The long space trip of a failed Soviet Venus land is over. After orbiting our globe for more than fifty years, the Kosmos 482 probe crashed against the earth on Saturday.
According to the Russia Russian Space Agency, the Reengrician took place on the Indian Ocean west of Yakarta, Indonesia, around 2:24 am et (0624gmt or 9:24 am Moscow time). It seems that Kosmos 482 fell into the sea without causing any damage.
But that is just an estimate; Other monitoring groups and space agencies projected re -entry points that range from the Eastern Pacific to the Peninsula of Southern Asia. We do not know if or when we will see with certainty where Kosmos 482 fell.
While Kosmos 482 sailed over Rome, Italy, just before dawn on May 10, astronomer Gianluca Masi of the virtual telescope project captured an image of the spaceship during one of his last orbits.

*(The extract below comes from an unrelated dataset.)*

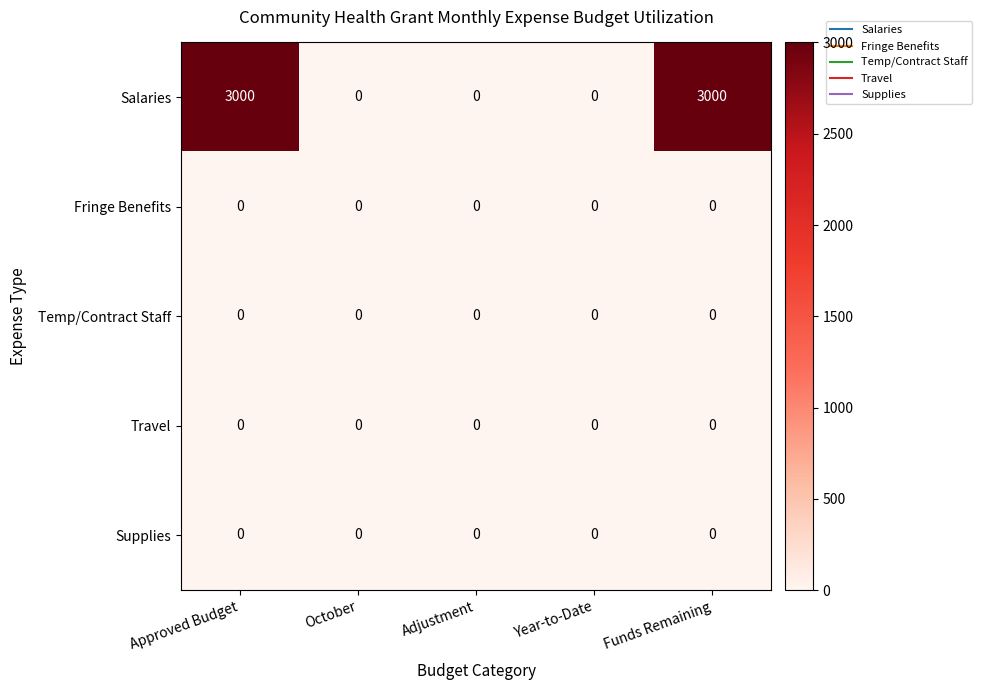

Which series has the largest range (max minus min)?

Salaries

“Visible as a path that enters the field of vision from the top and points to the lower right corner,” Masi said on his website, the investigation is evident in the image. “The image is the sum of four images, this is the reason why the trail of cosmos 482 seems discontinuous.”
The planet in which Kosmos 482 intended to settle is not the earth. The spacecraft was a component of the Venera program of the Soviet Union, which in the sixties and seventies, and early eighties, sent a fleet of probes to Venus.
In 1972, Kosmos 482 took off to the suffocating sister planet of the Earth, but a malfunction of the rocket left the spacecraft trapped in an elliptical orbit around the planet. The probe was gradually dragged down by atmospheric resistance over the next 53 years, culminating in the spectacular conclusion of today.
During their scorching trips back to earth, most of the large pieces of space garbage, such as bodies of spent rockets and decomposing satellites, separate, produce man -made meteor showers.